Now the words have become so familiar to so many of us, how can the song be performed any more without it just becoming a set of words so oft heard that the meaning vanishes? The answer is through this extraordinary performance.
It is certainly not a comfortable listen, but then it wasn’t when we first heard it. All that has happened is that the original has become too familiar.
But if that transformation with “Masters of War” was unexpected, then what Dylan did to the early 20th century folk song “Man of Constant Sorrow” was even more unexpected – and indeed even more remarkable.
This song, originally called “Farewell Song” appeared for the first time around 1913 in a book published by Dick Burnett, and it has been part of the American folk song tradition ever since.
It is interesting how Dylan plays with the lyrics which interpret the original lyrics in a different way from the version on his first album.
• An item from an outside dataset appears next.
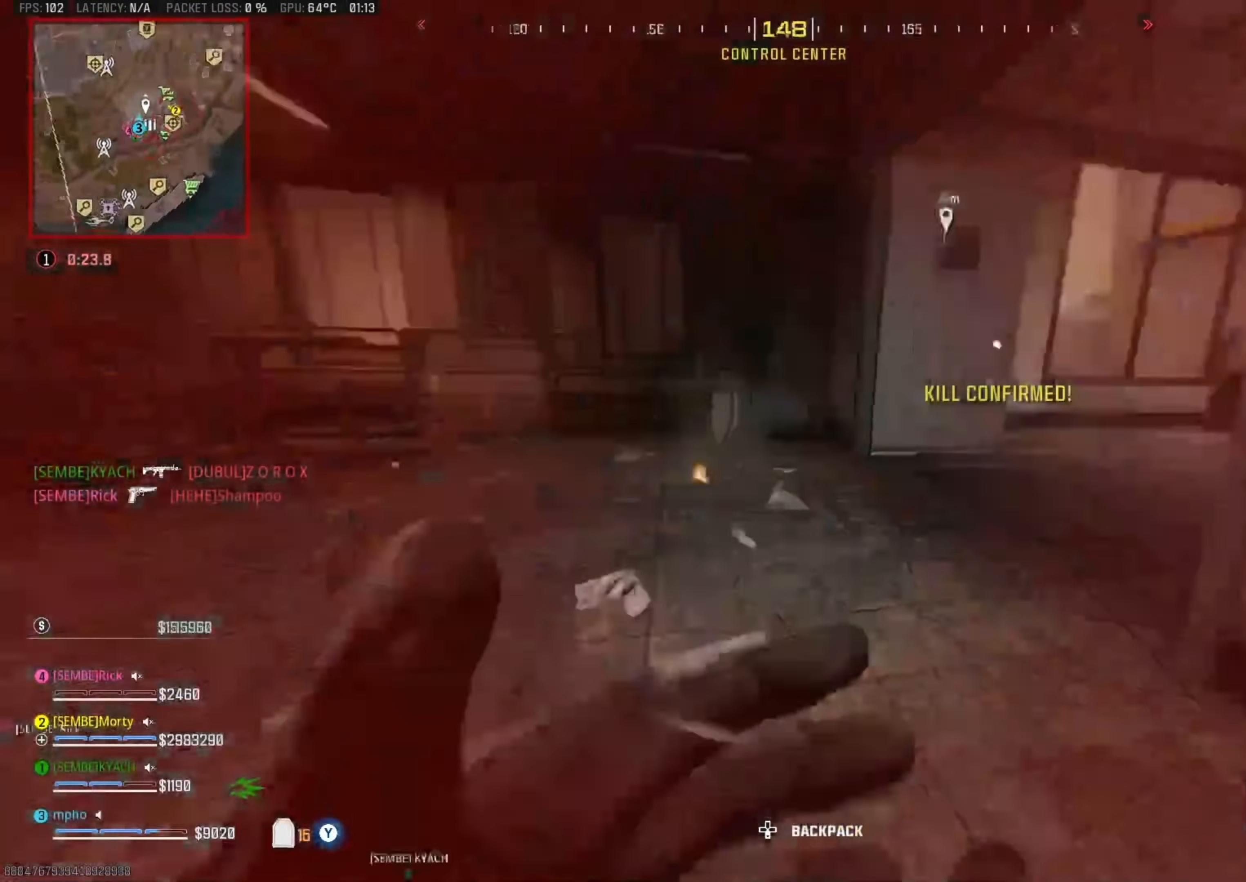
{"buttons": ["B", "L3"], "left_stick": "up", "right_stick": "left", "events": [[50, "A", "down"], [50, "left_stick", "up-right"], [100, "B", "up"], [166, "A", "up"], [166, "L3", "down"], [200, "left_stick", "up"], [216, "right_stick", "right"], [316, "L3", "up"], [366, "L3", "down"], [366, "right_stick", "left"], [466, "B", "down"]]}
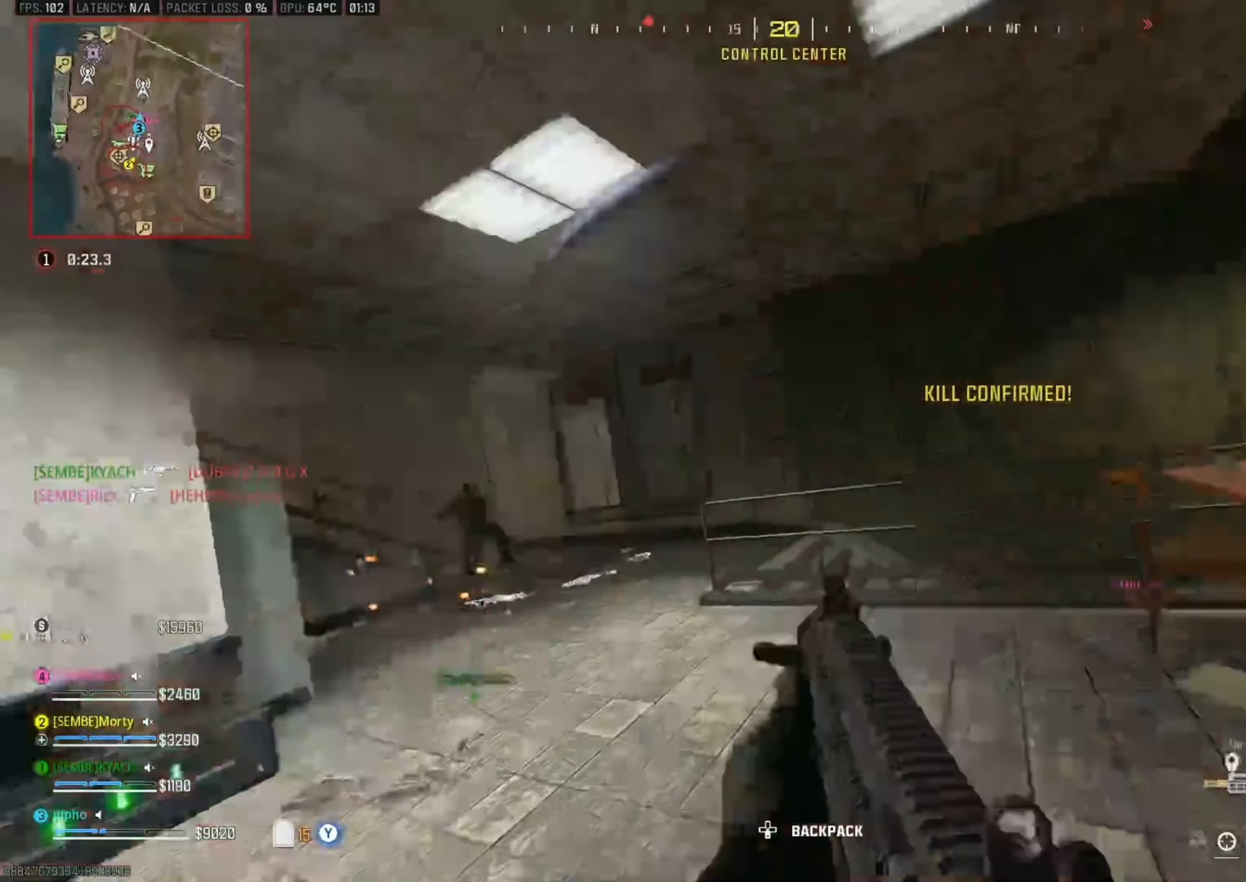
{"buttons": ["L2"], "left_stick": "left", "right_stick": "down", "events": [[16, "right_stick", "up-left"], [116, "B", "up"], [133, "L3", "up"], [216, "left_stick", "up-right"], [250, "B", "down"], [250, "right_stick", "center"], [333, "A", "down"], [350, "B", "up"], [350, "right_stick", "right"], [416, "L2", "down"], [416, "left_stick", "left"], [433, "right_stick", "down"], [450, "A", "up"]]}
Also the repetition of the last line of each verse give a much more dramatic impact to the whole piece. Here are the first three verses from this version
The three beats that pound through the whole piece are extremely powerful, leaving us unable to rest or jog along to the music (which is certainly something that can happen with the normal folk version of the song).
But all of that is actually the background, for there is something else here which gives us a very uncomfortable feeling about the whole song. Normally speaking the phrases of songs last for four or eight bars. Once you have heard a few dozen pop or folk songs you know exactly what is going on. You might not know any musical theory or know about four bar phrases, but you can certainly hear them and appreciate the roundness of the conception.
But here the first two lines of each verse lasts five bars. The next two lines take up another five bars. Then the final line is three bars line.
Dylan achieves this by stretching various parts of the song in unexpected ways. As a result it constantly tricks us, so we don’t know where we are. I have never come across a song doing this before.
The extension primarily happens at the start of each verse; it gives us that immediate sense of being on the edge – and being in constant sorrow. It is a remarkable technique. I hesitate to say it is unique – but I can’t think of anyone else doing it.
So another three re-interpretations. I hope you enjoyed them.